**Work request**
If an entry includes an image, drop the image and copy the rest verbatim.

● ● ● ●

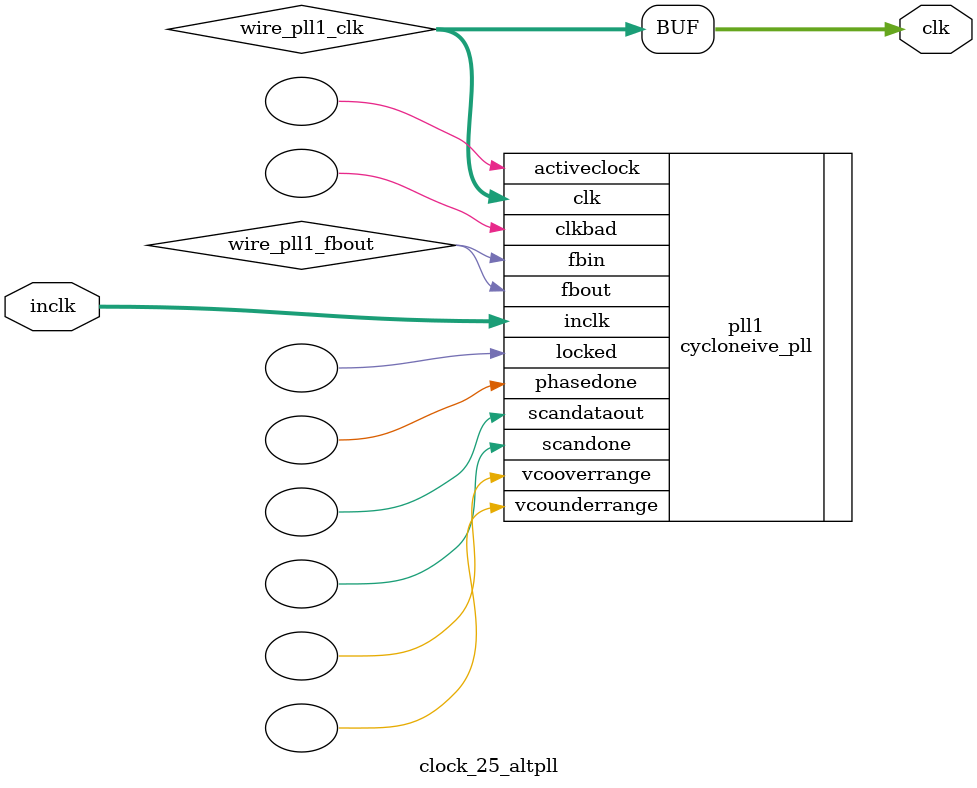
<source format=v>






//synthesis_resources = cycloneive_pll 1 
//synopsys translate_off
`timescale 1 ps / 1 ps
//synopsys translate_on
module  clock_25_altpll
	( 
	clk,
	inclk) /* synthesis synthesis_clearbox=1 */;
	output   [4:0]  clk;
	input   [1:0]  inclk;
`ifndef ALTERA_RESERVED_QIS
// synopsys translate_off
`endif
	tri0   [1:0]  inclk;
`ifndef ALTERA_RESERVED_QIS
// synopsys translate_on
`endif

	wire  [4:0]   wire_pll1_clk;
	wire  wire_pll1_fbout;

	cycloneive_pll   pll1
	( 
	.activeclock(),
	.clk(wire_pll1_clk),
	.clkbad(),
	.fbin(wire_pll1_fbout),
	.fbout(wire_pll1_fbout),
	.inclk(inclk),
	.locked(),
	.phasedone(),
	.scandataout(),
	.scandone(),
	.vcooverrange(),
	.vcounderrange()
	`ifndef FORMAL_VERIFICATION
	// synopsys translate_off
	`endif
	,
	.areset(1'b0),
	.clkswitch(1'b0),
	.configupdate(1'b0),
	.pfdena(1'b1),
	.phasecounterselect({3{1'b0}}),
	.phasestep(1'b0),
	.phaseupdown(1'b0),
	.scanclk(1'b0),
	.scanclkena(1'b1),
	.scandata(1'b0)
	`ifndef FORMAL_VERIFICATION
	// synopsys translate_on
	`endif
	);
	defparam
		pll1.bandwidth_type = "auto",
		pll1.clk0_divide_by = 2,
		pll1.clk0_duty_cycle = 50,
		pll1.clk0_multiply_by = 1,
		pll1.clk0_phase_shift = "0",
		pll1.compensate_clock = "clk0",
		pll1.inclk0_input_frequency = 20000,
		pll1.operation_mode = "normal",
		pll1.pll_type = "auto",
		pll1.lpm_type = "cycloneive_pll";
	assign
		clk = {wire_pll1_clk[4:0]};
endmodule //clock_25_altpll
//VALID FILE

</source>
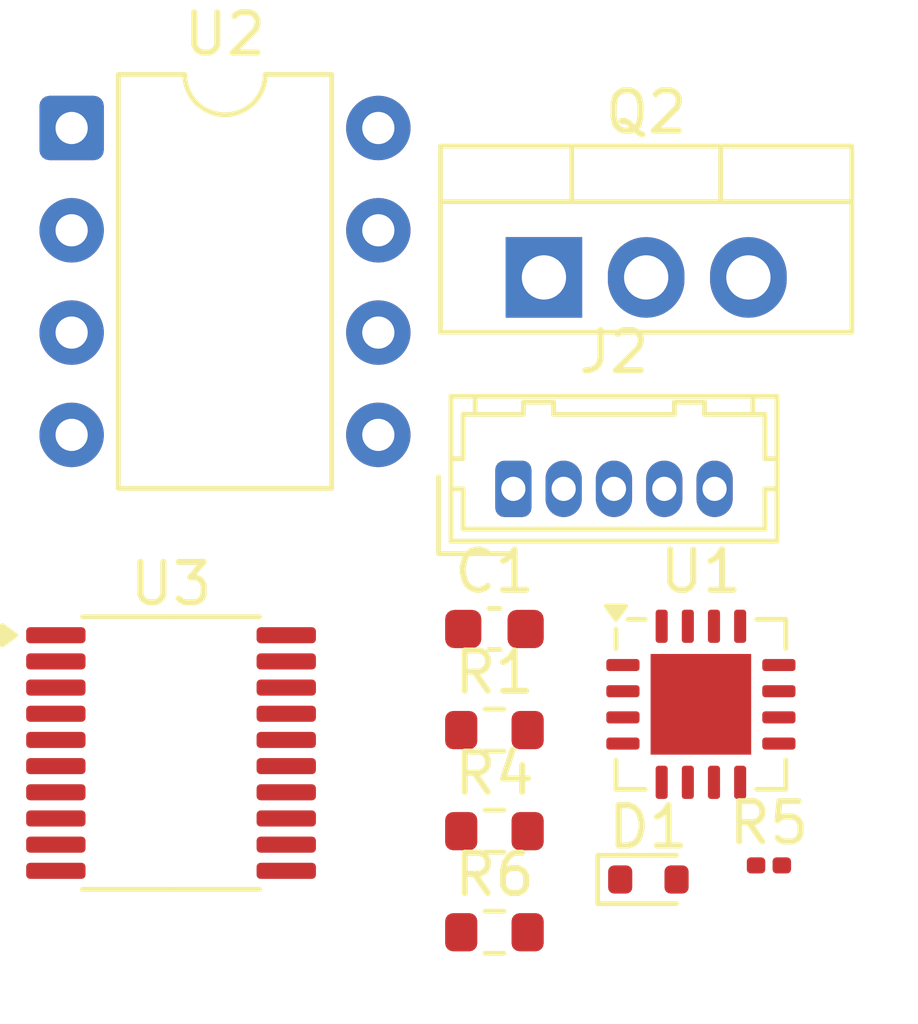
<source format=kicad_pcb>
(kicad_pcb
	(version 20241229)
	(generator "pcbnew")
	(generator_version "9.0")
	(general
		(thickness 1.6)
		(legacy_teardrops no)
	)
	(paper "A4")
	(layers
		(0 "F.Cu" signal)
		(2 "B.Cu" signal)
		(9 "F.Adhes" user "F.Adhesive")
		(11 "B.Adhes" user "B.Adhesive")
		(13 "F.Paste" user)
		(15 "B.Paste" user)
		(5 "F.SilkS" user "F.Silkscreen")
		(7 "B.SilkS" user "B.Silkscreen")
		(1 "F.Mask" user)
		(3 "B.Mask" user)
		(17 "Dwgs.User" user "User.Drawings")
		(19 "Cmts.User" user "User.Comments")
		(21 "Eco1.User" user "User.Eco1")
		(23 "Eco2.User" user "User.Eco2")
		(25 "Edge.Cuts" user)
		(27 "Margin" user)
		(31 "F.CrtYd" user "F.Courtyard")
		(29 "B.CrtYd" user "B.Courtyard")
		(35 "F.Fab" user)
		(33 "B.Fab" user)
		(39 "User.1" user)
		(41 "User.2" user)
		(43 "User.3" user)
		(45 "User.4" user)
	)
	(setup
		(pad_to_mask_clearance 0)
		(allow_soldermask_bridges_in_footprints no)
		(tenting front back)
		(pcbplotparams
			(layerselection 0x00000000_00000000_55555555_5755f5ff)
			(plot_on_all_layers_selection 0x00000000_00000000_00000000_00000000)
			(disableapertmacros no)
			(usegerberextensions no)
			(usegerberattributes yes)
			(usegerberadvancedattributes yes)
			(creategerberjobfile yes)
			(dashed_line_dash_ratio 12.000000)
			(dashed_line_gap_ratio 3.000000)
			(svgprecision 4)
			(plotframeref no)
			(mode 1)
			(useauxorigin no)
			(hpglpennumber 1)
			(hpglpenspeed 20)
			(hpglpendiameter 15.000000)
			(pdf_front_fp_property_popups yes)
			(pdf_back_fp_property_popups yes)
			(pdf_metadata yes)
			(pdf_single_document no)
			(dxfpolygonmode yes)
			(dxfimperialunits yes)
			(dxfusepcbnewfont yes)
			(psnegative no)
			(psa4output no)
			(plot_black_and_white yes)
			(sketchpadsonfab no)
			(plotpadnumbers no)
			(hidednponfab no)
			(sketchdnponfab yes)
			(crossoutdnponfab yes)
			(subtractmaskfromsilk no)
			(outputformat 1)
			(mirror no)
			(drillshape 1)
			(scaleselection 1)
			(outputdirectory "")
		)
	)
	(net 0 "")
	(net 1 "DAC")
	(net 2 "GND")
	(net 3 "VCC")
	(net 4 "Net-(D1-A)")
	(net 5 "Net-(J2-Pin_5)")
	(net 6 "FEEDBACK")
	(net 7 "OUT_SH")
	(net 8 "Net-(J2-Pin_4)")
	(net 9 "SENSING")
	(net 10 "Net-(Q2-G)")
	(net 11 "MOSFET")
	(net 12 "Net-(U3-VS)")
	(net 13 "unconnected-(U1-NC-Pad14)")
	(net 14 "D+")
	(net 15 "unconnected-(U1-VUSB-Pad10)")
	(net 16 "unconnected-(U1-URx-Pad4)")
	(net 17 "unconnected-(U1-UTx-Pad5)")
	(net 18 "ADC")
	(net 19 "unconnected-(U1-~{RST}-Pad3)")
	(net 20 "D-")
	(net 21 "unconnected-(U1-NC-Pad17)")
	(net 22 "unconnected-(U1-NC-Pad15)")
	(net 23 "unconnected-(U2-Flag-Pad8)")
	(net 24 "unconnected-(U2-NC-Pad1)")
	(net 25 "unconnected-(U2-NC-Pad5)")
	(net 26 "unconnected-(U3-DNC2-Pad14)")
	(net 27 "unconnected-(U3-DNC1-Pad7)")
	(net 28 "unconnected-(U3-SH+-Pad17)")
	(net 29 "unconnected-(U3-NC-Pad8)")
	(net 30 "unconnected-(U3-SH--Pad4)")
	(net 31 "unconnected-(U3-NC-Pad12)")
	(footprint "Resistor_SMD:R_0603_1608Metric" (layer "F.Cu") (at 156.7 85.66))
	(footprint "Resistor_SMD:R_0201_0603Metric" (layer "F.Cu") (at 163.52 84))
	(footprint "Package_TO_SOT_THT:TO-220-3_Vertical" (layer "F.Cu") (at 157.93 69.4))
	(footprint "Resistor_SMD:R_0603_1608Metric" (layer "F.Cu") (at 156.7 80.64))
	(footprint "Resistor_SMD:R_0603_1608Metric" (layer "F.Cu") (at 156.7 83.15))
	(footprint "Diode_SMD:D_SOD-523" (layer "F.Cu") (at 160.525 84.35))
	(footprint "Connector_Hirose:Hirose_DF13-05P-1.25DSA_1x05_P1.25mm_Vertical" (layer "F.Cu") (at 157.17 74.65))
	(footprint "Package_DFN_QFN:QFN-16-1EP_4x4mm_P0.65mm_EP2.5x2.5mm" (layer "F.Cu") (at 161.83 80))
	(footprint "Capacitor_SMD:C_0603_1608Metric" (layer "F.Cu") (at 156.7 78.13))
	(footprint "Package_DIP:DIP-8_W7.62mm" (layer "F.Cu") (at 146.195 65.69))
	(footprint "Package_SO:TSSOP-20_4.4x6.5mm_P0.65mm" (layer "F.Cu") (at 148.665 81.21))
	(embedded_fonts no)
)

</source>
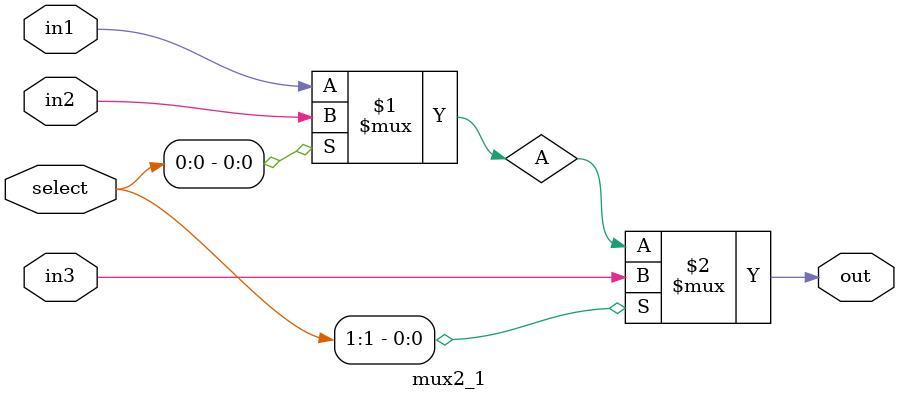
<source format=v>
module mux2_1(in1, in2, in3 ,  select, out);

// define input  port
input in1, in2, in3;
input [1:0]select;

// define the output port
output out;

wire A;

// assign one of the inputs to the output based upon select line input
assign A = select[0] ? in2 : in1;
assign out = select[1] ? in3 : A;
endmodule 
</source>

● ● ● ●

**Result of the task**
<source format=v>






//synthesis_resources = cycloneive_pll 1 
//synopsys translate_off
`timescale 1 ps / 1 ps
//synopsys translate_on
module  clock_25_altpll
	( 
	clk,
	inclk) /* synthesis synthesis_clearbox=1 */;
	output   [4:0]  clk;
	input   [1:0]  inclk;
`ifndef ALTERA_RESERVED_QIS
// synopsys translate_off
`endif
	tri0   [1:0]  inclk;
`ifndef ALTERA_RESERVED_QIS
// synopsys translate_on
`endif

	wire  [4:0]   wire_pll1_clk;
	wire  wire_pll1_fbout;

	cycloneive_pll   pll1
	( 
	.activeclock(),
	.clk(wire_pll1_clk),
	.clkbad(),
	.fbin(wire_pll1_fbout),
	.fbout(wire_pll1_fbout),
	.inclk(inclk),
	.locked(),
	.phasedone(),
	.scandataout(),
	.scandone(),
	.vcooverrange(),
	.vcounderrange()
	`ifndef FORMAL_VERIFICATION
	// synopsys translate_off
	`endif
	,
	.areset(1'b0),
	.clkswitch(1'b0),
	.configupdate(1'b0),
	.pfdena(1'b1),
	.phasecounterselect({3{1'b0}}),
	.phasestep(1'b0),
	.phaseupdown(1'b0),
	.scanclk(1'b0),
	.scanclkena(1'b1),
	.scandata(1'b0)
	`ifndef FORMAL_VERIFICATION
	// synopsys translate_on
	`endif
	);
	defparam
		pll1.bandwidth_type = "auto",
		pll1.clk0_divide_by = 2,
		pll1.clk0_duty_cycle = 50,
		pll1.clk0_multiply_by = 1,
		pll1.clk0_phase_shift = "0",
		pll1.compensate_clock = "clk0",
		pll1.inclk0_input_frequency = 20000,
		pll1.operation_mode = "normal",
		pll1.pll_type = "auto",
		pll1.lpm_type = "cycloneive_pll";
	assign
		clk = {wire_pll1_clk[4:0]};
endmodule //clock_25_altpll
//VALID FILE

</source>
<source format=kicad_pcb>
(kicad_pcb
	(version 20241229)
	(generator "pcbnew")
	(generator_version "9.0")
	(general
		(thickness 1.6)
		(legacy_teardrops no)
	)
	(paper "A4")
	(layers
		(0 "F.Cu" signal)
		(2 "B.Cu" signal)
		(9 "F.Adhes" user "F.Adhesive")
		(11 "B.Adhes" user "B.Adhesive")
		(13 "F.Paste" user)
		(15 "B.Paste" user)
		(5 "F.SilkS" user "F.Silkscreen")
		(7 "B.SilkS" user "B.Silkscreen")
		(1 "F.Mask" user)
		(3 "B.Mask" user)
		(17 "Dwgs.User" user "User.Drawings")
		(19 "Cmts.User" user "User.Comments")
		(21 "Eco1.User" user "User.Eco1")
		(23 "Eco2.User" user "User.Eco2")
		(25 "Edge.Cuts" user)
		(27 "Margin" user)
		(31 "F.CrtYd" user "F.Courtyard")
		(29 "B.CrtYd" user "B.Courtyard")
		(35 "F.Fab" user)
		(33 "B.Fab" user)
		(39 "User.1" user)
		(41 "User.2" user)
		(43 "User.3" user)
		(45 "User.4" user)
	)
	(setup
		(pad_to_mask_clearance 0)
		(allow_soldermask_bridges_in_footprints no)
		(tenting front back)
		(pcbplotparams
			(layerselection 0x00000000_00000000_55555555_5755f5ff)
			(plot_on_all_layers_selection 0x00000000_00000000_00000000_00000000)
			(disableapertmacros no)
			(usegerberextensions no)
			(usegerberattributes yes)
			(usegerberadvancedattributes yes)
			(creategerberjobfile yes)
			(dashed_line_dash_ratio 12.000000)
			(dashed_line_gap_ratio 3.000000)
			(svgprecision 4)
			(plotframeref no)
			(mode 1)
			(useauxorigin no)
			(hpglpennumber 1)
			(hpglpenspeed 20)
			(hpglpendiameter 15.000000)
			(pdf_front_fp_property_popups yes)
			(pdf_back_fp_property_popups yes)
			(pdf_metadata yes)
			(pdf_single_document no)
			(dxfpolygonmode yes)
			(dxfimperialunits yes)
			(dxfusepcbnewfont yes)
			(psnegative no)
			(psa4output no)
			(plot_black_and_white yes)
			(sketchpadsonfab no)
			(plotpadnumbers no)
			(hidednponfab no)
			(sketchdnponfab yes)
			(crossoutdnponfab yes)
			(subtractmaskfromsilk no)
			(outputformat 1)
			(mirror no)
			(drillshape 1)
			(scaleselection 1)
			(outputdirectory "")
		)
	)
	(net 0 "")
	(net 1 "DAC")
	(net 2 "GND")
	(net 3 "VCC")
	(net 4 "Net-(D1-A)")
	(net 5 "Net-(J2-Pin_5)")
	(net 6 "FEEDBACK")
	(net 7 "OUT_SH")
	(net 8 "Net-(J2-Pin_4)")
	(net 9 "SENSING")
	(net 10 "Net-(Q2-G)")
	(net 11 "MOSFET")
	(net 12 "Net-(U3-VS)")
	(net 13 "unconnected-(U1-NC-Pad14)")
	(net 14 "D+")
	(net 15 "unconnected-(U1-VUSB-Pad10)")
	(net 16 "unconnected-(U1-URx-Pad4)")
	(net 17 "unconnected-(U1-UTx-Pad5)")
	(net 18 "ADC")
	(net 19 "unconnected-(U1-~{RST}-Pad3)")
	(net 20 "D-")
	(net 21 "unconnected-(U1-NC-Pad17)")
	(net 22 "unconnected-(U1-NC-Pad15)")
	(net 23 "unconnected-(U2-Flag-Pad8)")
	(net 24 "unconnected-(U2-NC-Pad1)")
	(net 25 "unconnected-(U2-NC-Pad5)")
	(net 26 "unconnected-(U3-DNC2-Pad14)")
	(net 27 "unconnected-(U3-DNC1-Pad7)")
	(net 28 "unconnected-(U3-SH+-Pad17)")
	(net 29 "unconnected-(U3-NC-Pad8)")
	(net 30 "unconnected-(U3-SH--Pad4)")
	(net 31 "unconnected-(U3-NC-Pad12)")
	(footprint "Resistor_SMD:R_0603_1608Metric" (layer "F.Cu") (at 156.7 85.66))
	(footprint "Resistor_SMD:R_0201_0603Metric" (layer "F.Cu") (at 163.52 84))
	(footprint "Package_TO_SOT_THT:TO-220-3_Vertical" (layer "F.Cu") (at 157.93 69.4))
	(footprint "Resistor_SMD:R_0603_1608Metric" (layer "F.Cu") (at 156.7 80.64))
	(footprint "Resistor_SMD:R_0603_1608Metric" (layer "F.Cu") (at 156.7 83.15))
	(footprint "Diode_SMD:D_SOD-523" (layer "F.Cu") (at 160.525 84.35))
	(footprint "Connector_Hirose:Hirose_DF13-05P-1.25DSA_1x05_P1.25mm_Vertical" (layer "F.Cu") (at 157.17 74.65))
	(footprint "Package_DFN_QFN:QFN-16-1EP_4x4mm_P0.65mm_EP2.5x2.5mm" (layer "F.Cu") (at 161.83 80))
	(footprint "Capacitor_SMD:C_0603_1608Metric" (layer "F.Cu") (at 156.7 78.13))
	(footprint "Package_DIP:DIP-8_W7.62mm" (layer "F.Cu") (at 146.195 65.69))
	(footprint "Package_SO:TSSOP-20_4.4x6.5mm_P0.65mm" (layer "F.Cu") (at 148.665 81.21))
	(embedded_fonts no)
)

</source>
<source format=v>
module mux2_1(in1, in2, in3 ,  select, out);

// define input  port
input in1, in2, in3;
input [1:0]select;

// define the output port
output out;

wire A;

// assign one of the inputs to the output based upon select line input
assign A = select[0] ? in2 : in1;
assign out = select[1] ? in3 : A;
endmodule 
</source>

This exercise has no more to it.